Version 0.7.0 - Build 20160319

  • Speed & Memory:
    • Added multi-threading support on the majority of algorithms and methods, making the 0.7.0 version several times faster than 0.6.x.
    • Implemented Storage Hints & hybrid strategies which enable the efficient use of LRU cache and faster training for large datasets that don't fit in memory.
    • All the algorithms which require Matrixes now use sparse implementations to reduce the memory footprint.
    • Fixed a limitation on clustering algorithms which forced us to store the list of clusters in memory.
  • Algorithms & Methods:
    • Added L1, L2 and ElasticNet regularization in Logistic, Ordinal and Linear Regression algorithms.
    • The Collaborative Filtering algorithm was modified to support more generic User-user CF models.
    • Updated the NgramsExtractor algorithm to export more keywords and provide better signals for NLP models.
  • Framework Architecture:
    • The framework is now split to separate modules and the main library is renamed to "datumbox-framework-lib".
    • The Dataset class is replaced with the Dataframe class, which implements the Collection interface and enables the processing of the records in parallel.
    • Major changes on the structure of Interfaces and inheritance to simplify the architecture.
    • BaseMLrecommender now inherits from BaseMLmodel.
  • Code Improvements & Bug Fixes:
    • Added serialVersionUID in every serializable class.
    • Improved Exceptions and error messages.
    • Fixed a bug on Adaboost which resulted in mapping incorrectly the recordIds.
    • Improved documentation and javadocs comments.
    • Increased the test-coverage.

Version 0.6.1 - Build 20160102

  • Fixed a minor issue related to Unreleased Resources on tests.
  • Resolved a memory leak on the AutoCloseConnector class. The shutdown hooks are now removed when close() is called.
  • Updated the TypeInference class to reduce memory consumption.
  • Refactored the TextClassifier class and improved its speed.
  • Updated all dependencies and maven plugins to the latest stable versions.

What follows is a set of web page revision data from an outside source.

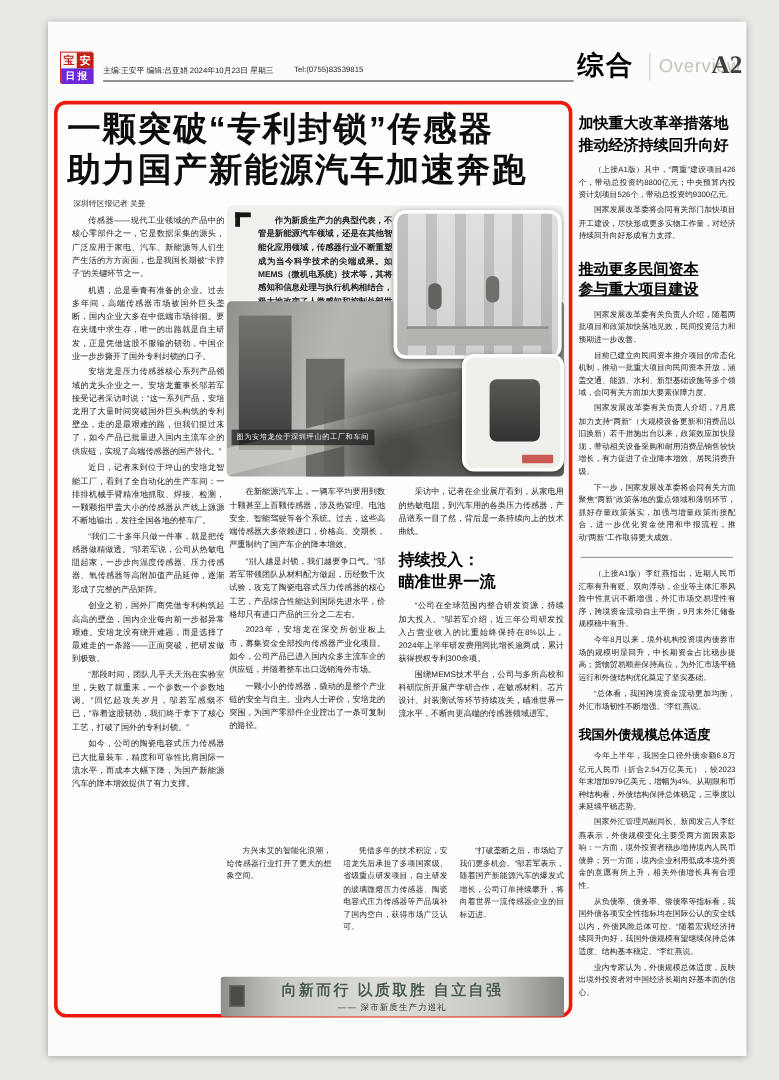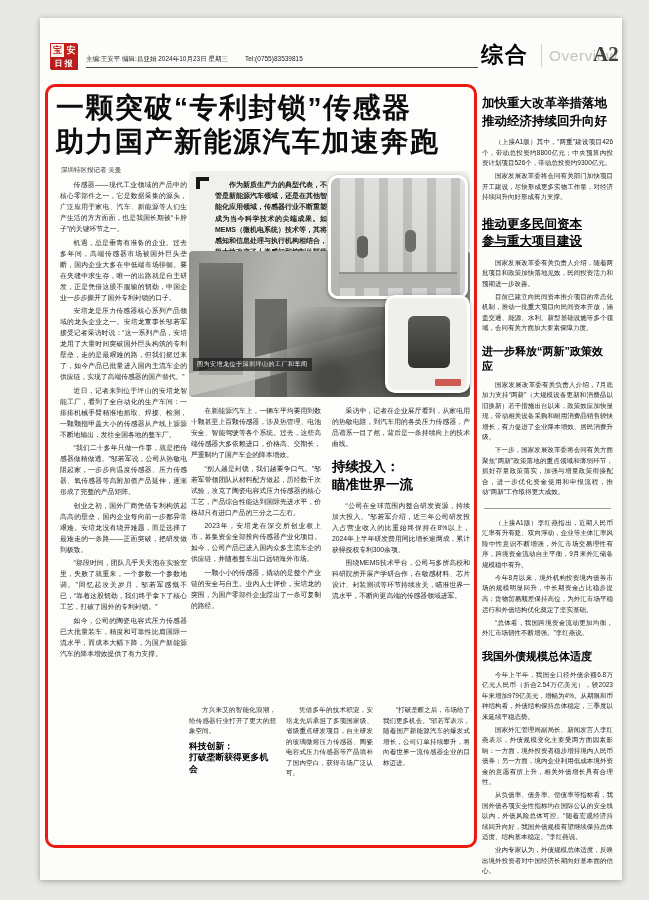--- a/index.html
+++ b/index.html
@@ -7,21 +7,21 @@
   .stage{position:relative;width:649px;height:900px;background:#e8e8e4;overflow:hidden;
          font-family:"Liberation Sans",sans-serif;}
   .paper{position:absolute;left:40px;top:18px;width:582px;height:862px;background:#fcfcfa;
          box-shadow:0 1px 6px rgba(0,0,0,.32);}
 
   
   .logo{position:absolute;left:10px;top:25px;width:27px;height:26px;display:grid;
         grid-template-columns:13px 14px;grid-template-rows:13px 13px;border:1px solid #c22;}
   .logo .c1{background:#f6f2ee;color:#c41f16;font-size:9px;font-weight:700;display:flex;align-items:center;justify-content:center;}
   .logo .c2{background:#c41f16;color:#fff;font-size:9px;font-weight:700;display:flex;align-items:center;justify-content:center;}
-  .logo .c3{grid-column:1/3;background:#b91c1c;color:#fff;font-size:8px;font-weight:700;
+  .logo .c3{grid-column:1/3;background:#6d28d9;color:#fff;font-size:8px;font-weight:700;
             display:flex;align-items:center;justify-content:center;letter-spacing:2px;}
   .mast-meta{position:absolute;left:46px;top:37px;font-size:6.5px;color:#222;white-space:nowrap;}
   .mast-tel{position:absolute;left:205px;top:37px;font-size:6.5px;color:#222;white-space:nowrap;}
   .mast-rule{position:absolute;left:46px;top:49px;width:392px;border-top:1.3px solid #4a4a48;}
   .sec-cn{position:absolute;left:441px;top:22px;font-size:22px;font-weight:800;color:#000;letter-spacing:2px;}
   .sec-div{position:absolute;left:501px;top:26px;height:23px;border-left:1.5px solid #cfcfc9;}
   .sec-en{position:absolute;left:509px;top:29px;font-size:15.5px;color:#c4c4bd;letter-spacing:.5px;}
   .page-no{position:absolute;left:553px;top:24px;font-size:21px;font-weight:700;color:#404040;
            font-family:"Liberation Serif",serif;}
 
@@ -181,33 +181,34 @@
               <p class="bp">围绕MEMS技术平台，公司与多所高校和科研院所开展产学研合作，在敏感材料、芯片设计、封装测试等环节持续攻关，瞄准世界一流水平，不断向更高端的传感器领域进军。</p>
             </div>
         </div>
       </div>
 
       <div class="band3">
         <div class="bc">
           <div>
               <p class="bp">方兴未艾的智能化浪潮，给传感器行业打开了更大的想象空间。</p>
             </div>
-          <h4 class="sub3">
-            <span>科技创新：</span>
-            <span>打破垄断获得更多机会</span>
-          </h4>
         </div>
         <div class="bc">
             <p class="bp">凭借多年的技术积淀，安培龙先后承担了多项国家级、省级重点研发项目，自主研发的玻璃微熔压力传感器、陶瓷电容式压力传感器等产品填补了国内空白，获得市场广泛认可。</p>
           </div>
         <div class="bc">
             <p class="bp">“打破垄断之后，市场给了我们更多机会。”邬若军表示，随着国产新能源汽车的爆发式增长，公司订单持续攀升，将向着世界一流传感器企业的目标迈进。</p>
           </div>
       </div>
 
+      <div class="banner">
+        <div class="blogo"></div>
+        <div class="bl1">向新而行 以质取胜 自立自强</div>
+        <div class="bl2">—— 深市新质生产力巡礼</div>
+      </div>
     </div>
 
     <div class="sidebar">
       <h2 class="sh-big">
         <span>加快重大改革举措落地</span>
         <span>推动经济持续回升向好</span>
       </h2>
       <div>
           <p class="bp">（上接A1版）其中，“两重”建设项目426个，带动总投资约8800亿元；中央预算内投资计划项目526个，带动总投资约9300亿元。</p>
           <p class="bp">国家发展改革委将会同有关部门加快项目开工建设，尽快形成更多实物工作量，对经济持续回升向好形成有力支撑。</p>
@@ -215,21 +216,20 @@
 
       <h2 class="sh-big" style="margin-top:13px;text-decoration:underline;">
         <span>推动更多民间资本</span>
         <span>参与重大项目建设</span>
       </h2>
       <div>
           <p class="bp">国家发展改革委有关负责人介绍，随着两批项目和政策加快落地见效，民间投资活力和预期进一步改善。</p>
           <p class="bp">目前已建立向民间资本推介项目的常态化机制，推动一批重大项目向民间资本开放，涵盖交通、能源、水利、新型基础设施等多个领域，会同有关方面加大要素保障力度。</p>
         </div>
 
-      <h3 class="sh-one">进一步释放“两新”政策效应</h3>
       <div>
           <p class="bp">国家发展改革委有关负责人介绍，7月底加力支持“两新”（大规模设备更新和消费品以旧换新）若干措施出台以来，政策效应加快显现，带动相关设备采购和耐用消费品销售较快增长，有力促进了企业降本增效、居民消费升级。</p>
           <p class="bp">下一步，国家发展改革委将会同有关方面聚焦“两新”政策落地的重点领域和薄弱环节，抓好存量政策落实，加强与增量政策衔接配合，进一步优化资金使用和申报流程，推动“两新”工作取得更大成效。</p>
         </div>
 
       <div class="divider"></div>
 
       <div>
           <p class="bp">（上接A1版）李红燕指出，近期人民币汇率有升有贬、双向浮动，企业等主体汇率风险中性意识不断增强，外汇市场交易理性有序，跨境资金流动自主平衡，9月末外汇储备规模稳中有升。</p>
           <p class="bp">今年8月以来，境外机构投资境内债券市场的规模明显回升，中长期资金占比稳步提高；货物贸易顺差保持高位，为外汇市场平稳运行和外债结构优化奠定了坚实基础。</p>

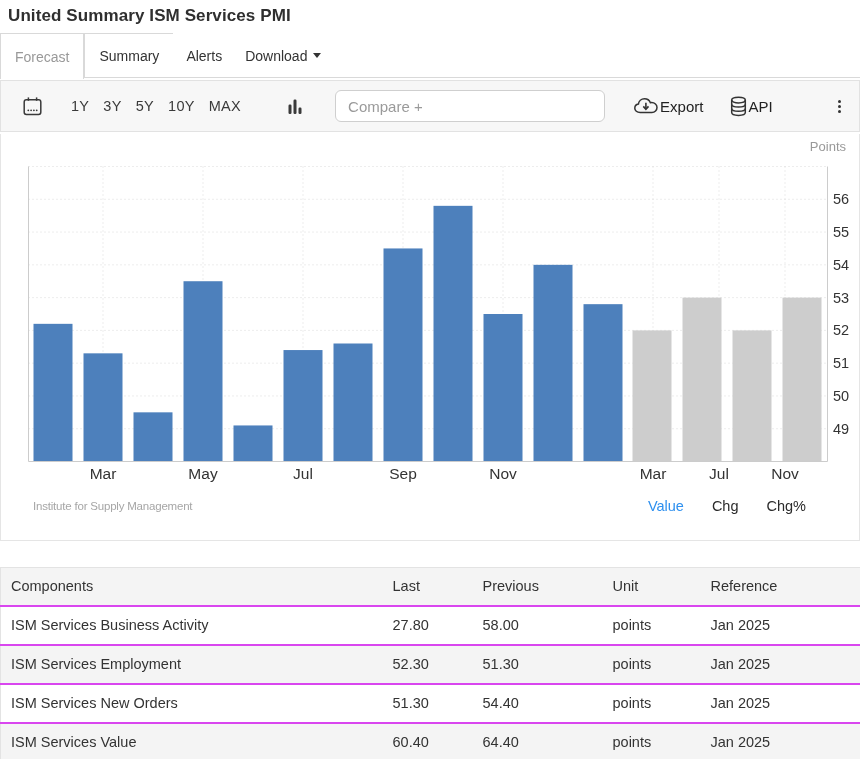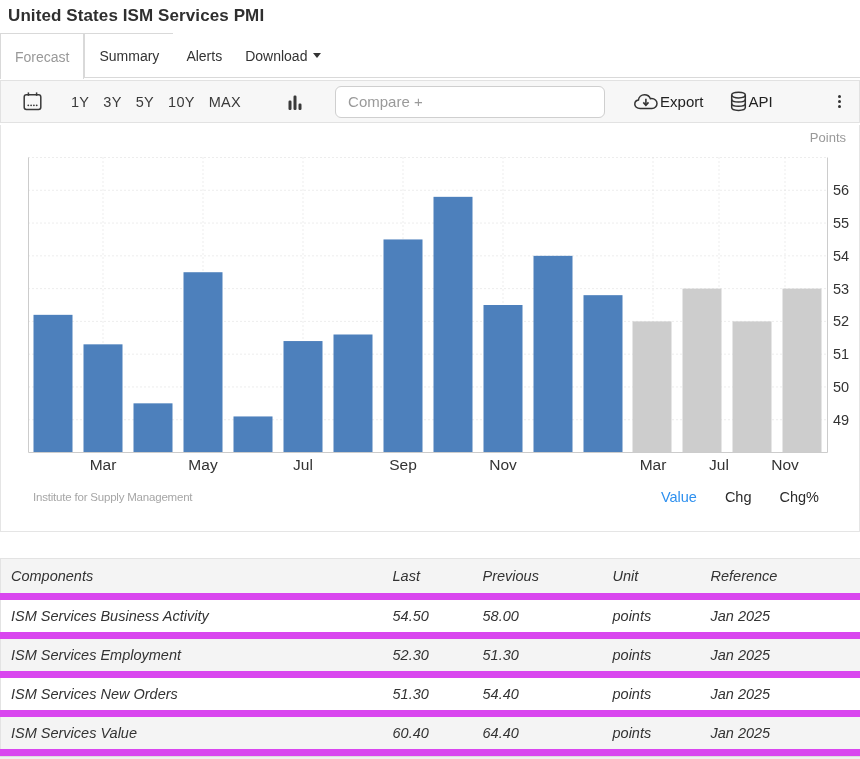--- a/index.html
+++ b/index.html
@@ -16,21 +16,21 @@
   .tab { display:flex; align-items:center; font-size:14px; cursor:pointer; }
   .tab-boxed { padding:0 14px; border:1px solid #d9d9d9; border-bottom:0; background:#fff; }
   .tab-summary { border-right:0; }
   .tab-forecast { position:relative; z-index:2; height:46px; margin-bottom:-1px; color:#999; }
   .tab-plain { padding:0 0; margin-left:13px; color:#333; }
   .tab-download { margin-left:23px; }
   .caret-down { display:inline-block; width:0; height:0; margin-left:6px;
     border-left:4px solid transparent; border-right:4px solid transparent; border-top:5px solid #333; }
 
   
-  .toolbar { height:43px; margin-top:2px; background:#f7f7f7; border:1px solid #e2e2e2;
+  .toolbar { height:52px; margin-top:2px; background:#f7f7f7; border:1px solid #e2e2e2;
     display:flex; align-items:center; }
   .tool-btn { display:flex; align-items:center; cursor:pointer; color:#333; }
   .calendar-btn { margin-left:21px; }
   .ranges { display:flex; margin-left:28px; }
   .range-btn { font-size:14.5px; color:#3a3a3a; margin-right:14px; cursor:pointer; letter-spacing:.3px; }
   .chartbar-btn { margin-left:32px; }
   .compare-wrap { margin-left:32px; }
   .compare-input { width:270px; height:32px; border:1px solid #cfcfcf; border-radius:6px;
     background:#fff; font-size:15px; padding:0 12px; color:#333; outline:none;
     font-family:"Liberation Sans","DejaVu Sans",sans-serif; }
@@ -38,46 +38,46 @@
   .export-btn { margin-left:28px; }
   .api-btn { margin-left:26px; }
   .tool-label { font-size:15px; color:#222; }
   .kebab { margin-left:auto; margin-right:18px; display:flex; flex-direction:column; gap:2px; cursor:pointer; }
   .kebab i { width:3px; height:3px; background:#333; border-radius:50%; }
 
   
   .chart-panel { position:relative; height:407px; margin-top:2px;
     border:1px solid #e5e5e5; border-top:0; background:#fff; }
   .chart-svg { position:absolute; left:0; top:0; }
-  .chart-footer { position:absolute; left:32px; right:40px; top:362px; height:20px;
+  .chart-footer { position:absolute; left:32px; right:53px; top:362px; height:20px;
     display:flex; align-items:center; }
   .source-label { font-size:11.5px; color:#a6a6a6; letter-spacing:-.2px; }
   .mode-links { margin-left:auto; display:flex; gap:28px; }
   .mode-link { font-size:14.5px; color:#2b2b2b; cursor:pointer; }
   .mode-link.active { color:#2e90ef; }
 
   
   .components-table { width:860px; margin-top:26px; border-collapse:collapse; table-layout:fixed;
     border:1px solid #e3e3e3; }
   .components-table th, .components-table td { text-align:left; font-weight:normal;
-    font-size:14.5px; color:#333; padding:0 0 0 2px; border-bottom:7px solid #d946ef;font-style:italic; }
+    font-size:14.5px; color:#333; padding:0 0 0 2px; border-bottom:2px solid #d946ef; }
   .components-table th { height:38px; background:#f4f4f4; }
   .components-table td { height:39px; background:#fff; }
   .components-table tr.alt td { background:#f4f4f4; }
   .components-table .col-first { padding-left:10px; }
 
   .bottom-strip { height:4px; margin-top:0; background:#f0f0f0; border-top:1px solid #ddd; }
 
   svg text { font-family:"Liberation Sans","DejaVu Sans",sans-serif; }
 </style>
 </head>
 <body>
 
 <div class="page-header">
-  <h1>United States ISM Services PMI</h1>
+  <h1>United Summary ISM Services PMI</h1>
 </div>
 
 <div class="tabs">
   <div class="tab tab-boxed tab-forecast">
     <span>Forecast</span>
   </div>
   <div class="tab tab-boxed tab-summary">
     <span>Summary</span>
   </div>
   <div class="tab tab-plain">
@@ -221,21 +221,21 @@
         <th class="col-first">Components</th>
         <th>Last</th>
         <th>Previous</th>
         <th>Unit</th>
         <th>Reference</th>
       </tr>
     </thead>
   <tbody id="tableBody">
       <tr>
         <td class="col-first">ISM Services Business Activity</td>
-        <td>54.50</td>
+        <td>27.80</td>
         <td>58.00</td>
         <td>points</td>
         <td>Jan 2025</td>
       </tr>
       <tr class="alt">
         <td class="col-first">ISM Services Employment</td>
         <td>52.30</td>
         <td>51.30</td>
         <td>points</td>
         <td>Jan 2025</td>

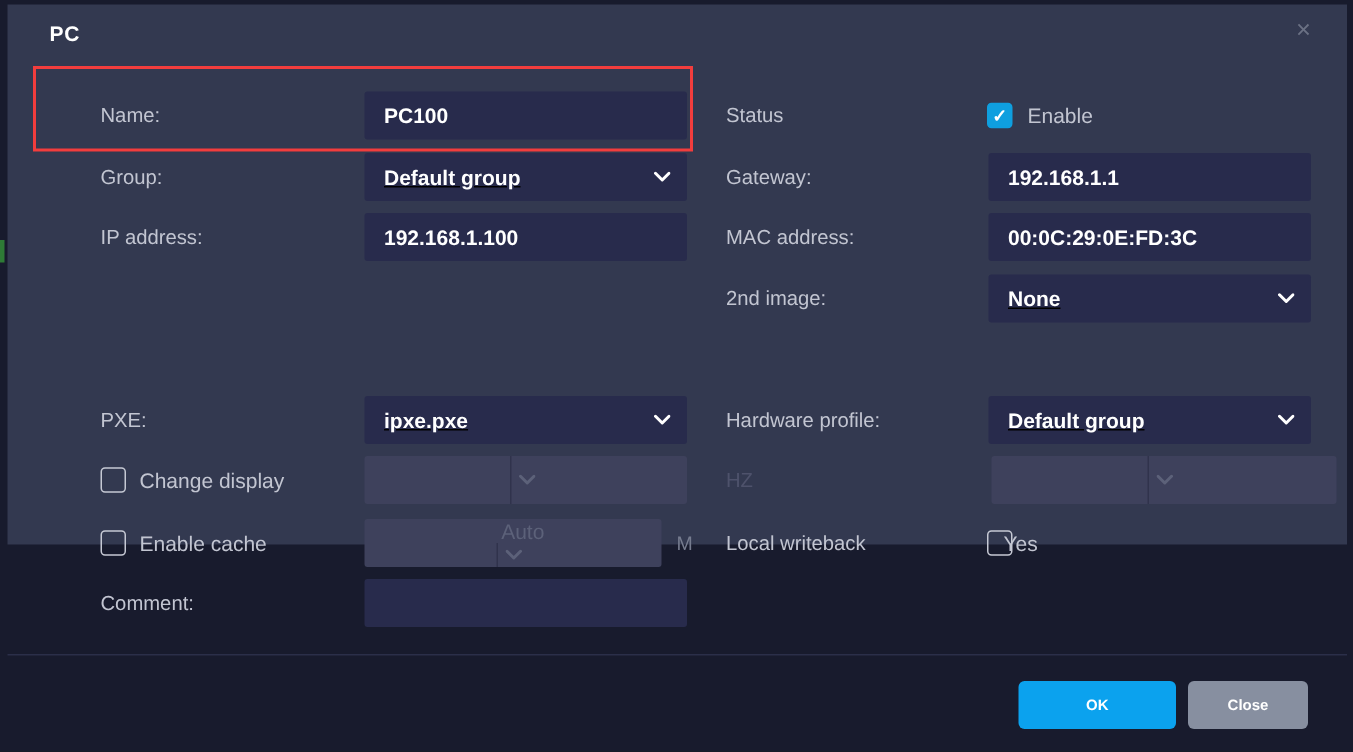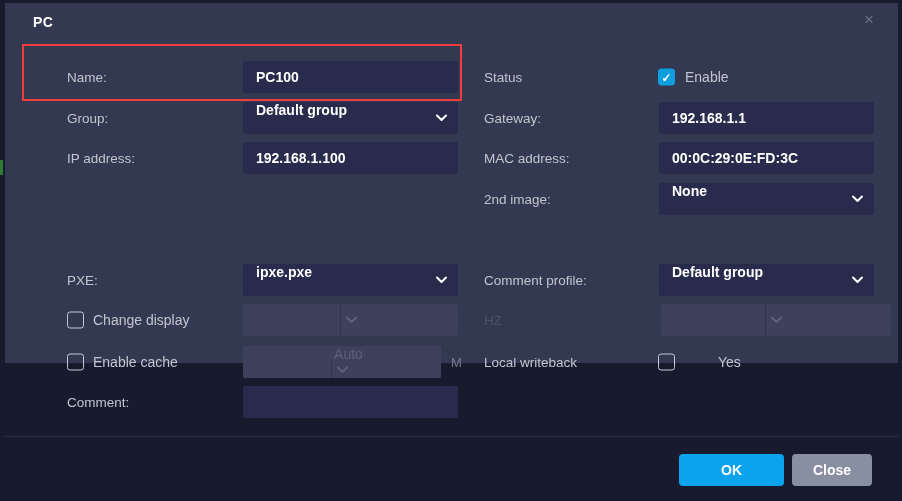--- a/index.html
+++ b/index.html
@@ -28,32 +28,32 @@
   .title{position:absolute;left:28px;top:11px;font-size:14px;font-weight:700;color:#fff;letter-spacing:.5px;}
   .close-x{position:absolute;left:852px;top:5px;width:24px;height:24px;color:var(--x-gray);font-size:17px;line-height:24px;text-align:center;cursor:pointer;}
   .red-box{position:absolute;left:17px;top:41px;width:440px;height:57px;border:2px solid var(--red);}
   .row{position:absolute;left:0;width:100%;height:32px;margin-left:21px;}
   .lbl{position:absolute;left:41px;top:50%;transform:translateY(-50%);font-size:13.5px;color:var(--label);}
   .lbl.r{left:458px;}
   .lbl.disabled{color:var(--label-disabled);}
   .field{position:absolute;left:217px;top:0;width:215px;height:32px;border-radius:2px;}
   .field.r{left:633px;}
   input.field{background:var(--input-bg);border:none;outline:none;color:var(--value);font-size:14px;font-weight:700;padding:0 13px;}
-  .select{background:var(--input-bg);display:flex;align-items:flex-start;cursor:pointer;}
+  .select{background:var(--input-bg);display:flex;align-items:center;cursor:pointer;text-decoration:underline;}
   .select .sel-val{margin-left:13px;color:var(--value);font-size:14px;font-weight:700;}
   .select .chev{position:absolute;right:11px;top:12px;}
   .combo-disabled{position:absolute;top:0;height:32px;background:var(--disabled-bg);display:flex;align-items:center;border-radius:2px;flex-direction:column;}
   .combo-disabled .sel-val{margin-left:13px;color:var(--disabled-text);font-size:14px;flex:1;}
   .combo-disabled .chev-cell{width:22px;height:32px;border-left:1px solid var(--disabled-divider);display:flex;align-items:center;justify-content:center;}
   .cb{position:absolute;top:50%;transform:translateY(-50%);width:17px;height:17px;border:1px solid var(--cb-border);border-radius:3px;background:transparent;cursor:pointer;}
   .cb.checked{background:var(--cb-blue);border-color:var(--cb-blue);color:#fff;font-size:12px;font-weight:700;text-align:center;line-height:16px;}
   .cb-lbl{position:absolute;top:50%;transform:translateY(-50%);font-size:14px;color:var(--label);}
   .suffix{position:absolute;left:425px;top:50%;transform:translateY(-50%);font-size:13px;color:#767c8f;}
   .footer-divider{position:absolute;left:0;top:433px;width:100%;height:1px;background:var(--footer-divider);}
-  .btn{position:absolute;top:451px;height:32px;border:none;border-radius:4px;color:#fff;font-size:14px;font-weight:700;cursor:pointer;}
+  .btn{position:absolute;top:451px;height:32px;border:none;border-radius:4px;color:#fff;font-size:10px;font-weight:700;cursor:pointer;}
   .btn.ok{left:674px;width:105px;background:var(--ok-blue);}
   .btn.close{left:787px;width:80px;background:var(--close-gray);}
 </style>
 </head>
 <body>
 
 <div class="stage">
   <div class="artifact"></div>
 
   <div class="dialog">
@@ -147,21 +147,21 @@
       <div class="field select r">
         <span class="sel-val">None</span>
         <svg class="chev" width="11" height="8" viewBox="0 0 11 8">
             <polyline points="1,1.5 5.5,6 10,1.5" fill="none" stroke="#ffffff" stroke-width="2" stroke-linecap="round" stroke-linejoin="round"></polyline>
           </svg>
       </div>
     </div>
 
 
     <div class="row" style="top:261px">
-      <span class="lbl r">Comment profile:</span>
+      <span class="lbl r">Hardware profile:</span>
       <div class="field select r">
         <span class="sel-val">Default group</span>
         <svg class="chev" width="11" height="8" viewBox="0 0 11 8">
             <polyline points="1,1.5 5.5,6 10,1.5" fill="none" stroke="#ffffff" stroke-width="2" stroke-linecap="round" stroke-linejoin="round"></polyline>
           </svg>
       </div>
     </div>
 
     <div class="row" style="top:301px">
       <span class="lbl r disabled">HZ</span>
@@ -171,20 +171,20 @@
             <svg width="11" height="8" viewBox="0 0 11 8">
               <polyline points="1,1.5 5.5,6 10,1.5" fill="none" stroke="#5c6179" stroke-width="2" stroke-linecap="round" stroke-linejoin="round"></polyline>
             </svg>
           </span>
       </div>
     </div>
 
     <div class="row" style="top:343px">
       <span class="lbl r">Local writeback</span>
       <span class="cb" style="left:632px"></span>
-      <span class="cb-lbl" style="left:692px">Yes</span>
+      <span class="cb-lbl" style="left:643px">Yes</span>
     </div>
 
     <div class="footer-divider"></div>
     <button class="btn ok">OK</button>
     <button class="btn close">Close</button>
   </div>
 </div>
 
 </body></html>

Version 0.6.0 - Build 20150502

  • Added support of MapDB database engine.
  • Removed MongoDB support due to performance issues.
  • Reduced the level of abstraction and simplify framework's architecture.
  • Rewrote the persistence mechanisms, remove unnecessary data structures and features that increased the complexity.
  • Changed the public methods of the Machine Learning models to resemble Python's Scikit-Learn APIs.
  • Added convenience methods to build a dataset from CSV or text files.
  • Enhanced the documentation and Javadoc comments of the Framework.
  • Changed the software License from "GNU General Public License v3.0" to "Apache License, Version 2.0".

Version 0.5.1 - Build 20141105

  • Updated the pom.xml file.
  • Submitted the Datumbox Framework and the LPSolve library in Maven Central Repository.
  • Resolved issues #1, #2 and #4. All the dependencies are now on Maven.

Version 0.5.0 - Build 20141018

  • First open-source version of Datumbox Framework.